Ethical business scheme B Corporation has officially launched in the UK.
The “B Corp” movement, imported from the US, requires companies to commit to hitting social and environmental goals, alongside financial ones.
Companies that sign up to the scheme must rewrite their articles of association to make environmental and social performance as important as financial.
B Corp UK’s director James Perry told Business Insider: “A regular company is run for shareholders. We see three inputs — not just capital, but also land and labour. B Corporation is institutionalising the idea of rewarding those other two inputs too.
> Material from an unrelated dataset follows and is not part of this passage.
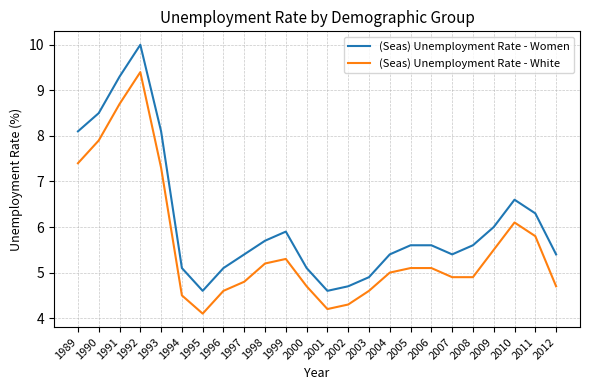

At how many categories does at least one series exceed 9?

2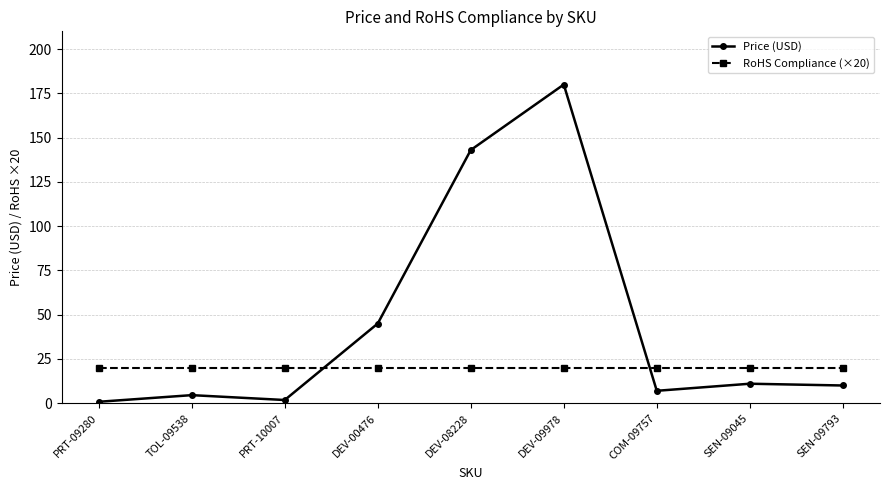

How many times do RoHS Compliance (×20) and Price (USD) cross each other?

2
It’s not just for shareholders, it’s also for the community, and the environment.”
The movement was started in the US in 2008 and high-profile B Corp companies include Ben & Jerry’s, Kickstarter, Etsy, and Patagonia. There are over 1,400 companies signed up as B Corps across 41 countries. Standards are set and tested by global not-for-profit B Lab.
“There are a lot of business leaders who are saying businesses can do more. We don’t like the approach of investors we’re coming across who don’t value the type of things we value — we’re just not aligned.”
Perry’s own catering business, Cook, became a B Corp 2 years ago. He says: “With employees we’ve implemented the National Living Wage, we’ve introduced a profit share, we’ve done a whole load of work around employee benefits. We’ve also started employing more offenders on day release from prison and addicts.
“On environment, just by being incentivised to use less water, we now use about a quarter of the water that we did use per portion of food we produce.”
While there are no defined benefits to becoming a B Corp, Perry says his company has seen a lot of upside since joining.
He says: “There are a bunch of really great benefits. The main one is you’re joining a global movement of people who feel similar. There’s brilliant networking, trading opportunities.
“The other key thing that we’ve experienced is attracting and retaining talent. Particularly young people want to work in a purpose-driven environment. This idea of bringing your whole self to work, where you can see your job as a platform for what you want to achieve in the world — employees love this stuff. You really do a much deeper level of connection.”
The New Yorker reported a similar phenomenon last year when it looked at Warby Parker, a popular US glasses retailer that became a B Corp.
61 companies have signed up to the B Corp scheme in the UK so far. Most are small and medium-sized businesses, but one larger company that has signed up is Ingeus, an employment company that runs the government’s back to work scheme.
Perry says: “I think quite an interesting story and one that will develop is government commissioning from more aligned providers.”